Canadian Senator from Ontario
- In office September 2, 1999 – July 15, 2005

Personal details
- Born: Isobel Church July 15, 1930 Timmins, Ontario, Canada
- Died: October 3, 2016 (aged 86) Iroquois Falls, Ontario, Canada
- Party: Liberal
- Spouse: Les Finnerty
- Profession: Medical secretary, political activist

= Isobel Finnerty =

Canadian politician

Isobel Finnerty (née Church; July 15, 1930 – October 3, 2016) was a Canadian Senator. She was appointed to the Senate in 1999 by Jean Chrétien, and was a member of the Liberal Party. Finnerty retired from the Senate on July 15, 2005 upon reaching the chamber's mandatory retirement age of 75.

==Background==
Before being appointed to the Senate, Finnerty was a medical secretary and community organizer. At the age of 19, she was appointed to the Timmins Parks and Recreation Commission, where she served as the only woman for over 20 years. While a resident of Timmins, she managed numerous municipal, provincial and federal campaigns.

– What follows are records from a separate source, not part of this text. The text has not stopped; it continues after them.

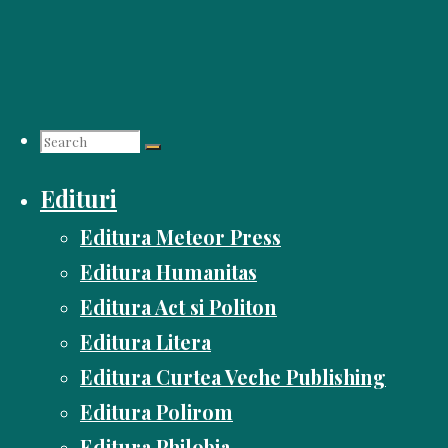
Skip
to
content
Search
Edituri
for:
Editura Meteor Press
Editura Humanitas
Editura Act si Politon
Editura Litera
Editura Curtea Veche Publishing
Editura Polirom
Editura Philobia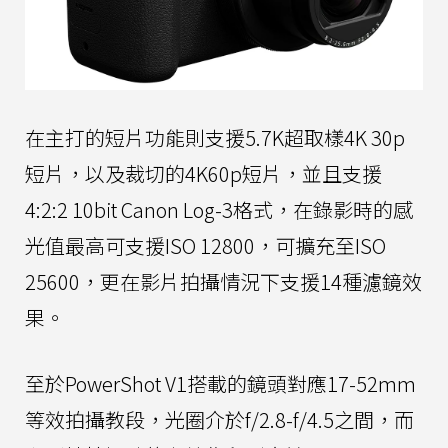
在主打的短片功能則支援5.7K超取樣4K 30p
短片，以及裁切的4K60p短片，並且支援
4:2:2 10bit Canon Log-3格式，在錄影時的感
光值最高可支援ISO 12800，可擴充至ISO
25600，更在影片拍攝情況下支援14種濾鏡效
果。
至於PowerShot V1搭載的鏡頭對應17-52mm
等效拍攝教段，光圈介於f/2.8-f/4.5之間，而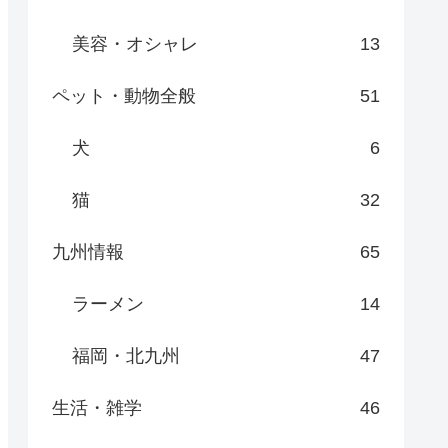
美容・オシャレ
13
ペット・動物全般
51
犬
6
猫
32
九州情報
65
ラーメン
14
福岡・北九州
47
生活・雑学
46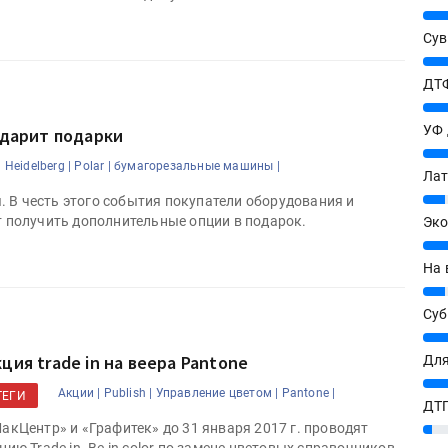
25%
Сув
27%
ДТФ
20%
УФ
 дарит подарки
20%
|
Heidelberg |
Polar |
бумагорезальные машины |
Лат
7%
ия. В честь этого события покупатели оборудования и
т получить дополнительные опции в подарок.
Эко
12%
На 
7%
Су
8%
кция trade in на веера Pantone
Для
10%
Акции |
Publish |
Управление цветом |
Pantone |
ТЕГИ
ДТГ
акЦентр» и «Грaфитек» до 31 января 2017 г. проводят
3%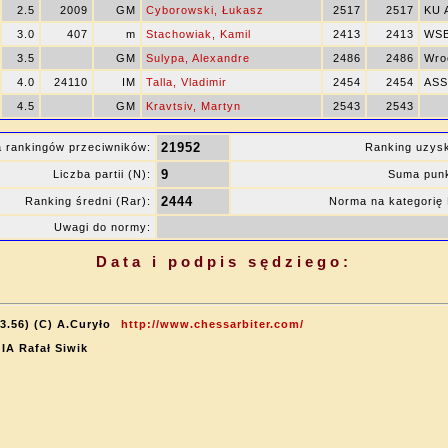
2.5
2009
GM
Cyborowski, Łukasz
2517
2517
KU 
3.0
407
m
Stachowiak, Kamil
2413
2413
WSB
3.5
GM
Sulypa, Alexandre
2486
2486
Wro
4.0
24110
IM
Talla, Vladimir
2454
2454
ASS
4.5
GM
Kravtsiv, Martyn
2543
2543
21952
 rankingów przeciwników:
Ranking uzys
9
Liczba partii (N):
Suma punk
2444
Ranking średni (Rar):
Norma na kategori
Uwagi do normy:
Data i podpis sędziego:
3.56) (C) A.Curyło
http://www.chessarbiter.com/
 IA Rafał Siwik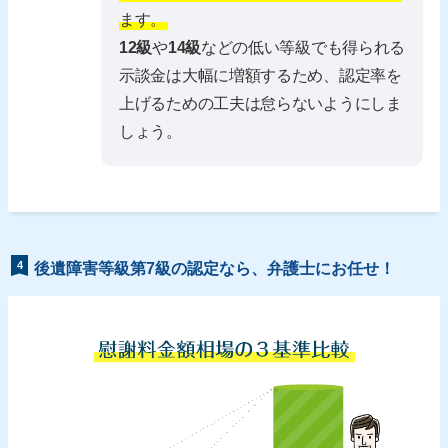
ます。
12級
や
14級
などの低い等級でも得られる
示談金は大幅に増額するため、認定率を
上げるための工夫は怠らないようにしま
しょう。
4
後遺障害等級第7級の認定なら、弁護士にお任せ！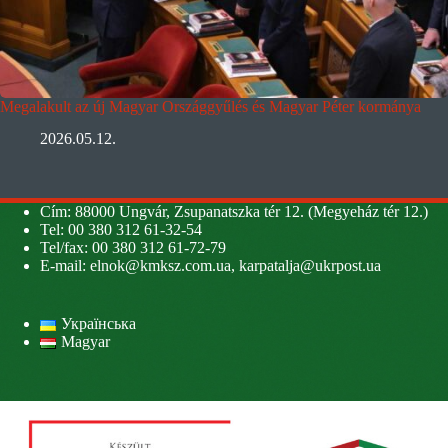
Megalakult az új Magyar Országgyűlés és Magyar Péter kormánya
2026.05.12.
Cím: 88000 Ungvár, Zsupanatszka tér 12. (Megyeház tér 12.)
Tel: 00 380 312 61-32-54
Tel/fax: 00 380 312 61-72-79
E-mail:
elnok@kmksz.com.ua
,
karpatalja@ukrpost.ua
Українська
Magyar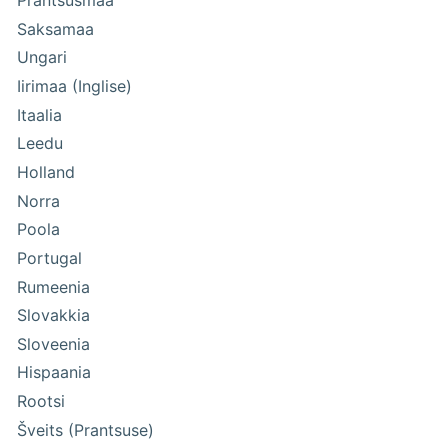
Prantsusmaa
Saksamaa
Ungari
Iirimaa (Inglise)
Itaalia
Leedu
Holland
Norra
Poola
Portugal
Rumeenia
Slovakkia
Sloveenia
Hispaania
Rootsi
Šveits (Prantsuse)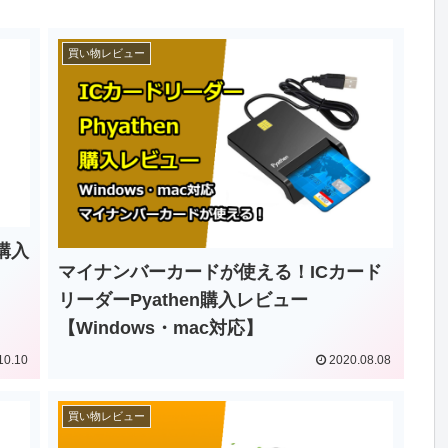
買い物レビュー
購入
マイナンバーカードが使える！ICカード
リーダーPyathen購入レビュー
【Windows・mac対応】
10.10
2020.08.08
買い物レビュー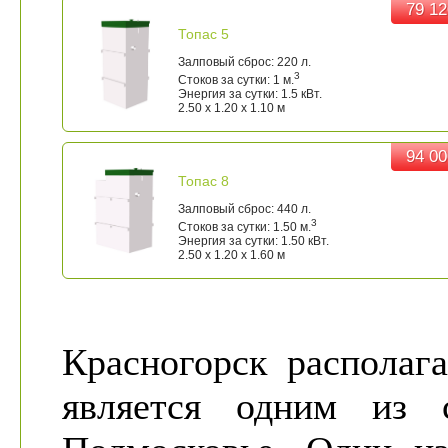
79 12
79 12
Топас 5
Залповый сброс: 220 л.
3
Стоков за сутки: 1 м.
Энергия за сутки: 1.5 кВт.
2.50 x 1.20 x 1.10 м
94 00
94 00
Топас 8
Залповый сброс: 440 л.
3
Стоков за сутки: 1.50 м.
Энергия за сутки: 1.50 кВт.
2.50 x 1.20 x 1.60 м
Красногорск располаг
является одним из 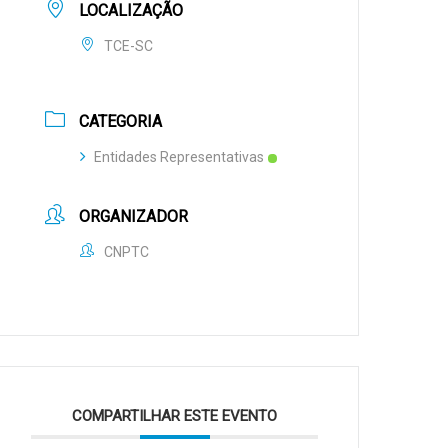
LOCALIZAÇÃO
TCE-SC
CATEGORIA
Entidades Representativas
ORGANIZADOR
CNPTC
COMPARTILHAR ESTE EVENTO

She served as executive director of the Liberal Party of Canada's Ontario wing in the late 1970s. In the early 1980s, she served as executive assistant to John Munro, Minister of Indian and Northern Affairs, and later managed his national leadership campaign in 1984. She also managed Greg Sorbara's 1992 campaign for the leadership of the Ontario Liberal Party, and played a leading role in Jean Chrétien's 1990 campaign for the leadership of the Liberal Party of Canada. She subsequently served as the Ontario campaign director for the Liberal Party in its victorious 1993 general election campaign.

In the Senate, Finnerty served on the following committees:
- Standing Committee on Agriculture and Forestry
- Standing Committee on Banking, Trade and Commerce
- Standing Committee on Energy, the Environment and Natural Resources
- Standing Committee on Foreign Affairs and International Trade
- Standing Committee on Human Rights
- Standing Committee on Legal and Constitutional Affairs
- Standing Committee on National Finance (as Vice-chair for two sessions)
- Standing Committee on Rules, Procedures and the Rights of Parliament
- Standing Committee on Social Affairs, Science and Technology
- Standing Committee on Transport and Communications

Finnerty died, aged 86, on October 3, 2016, at the Anson General Hospital in Iroquois Falls, Ontario.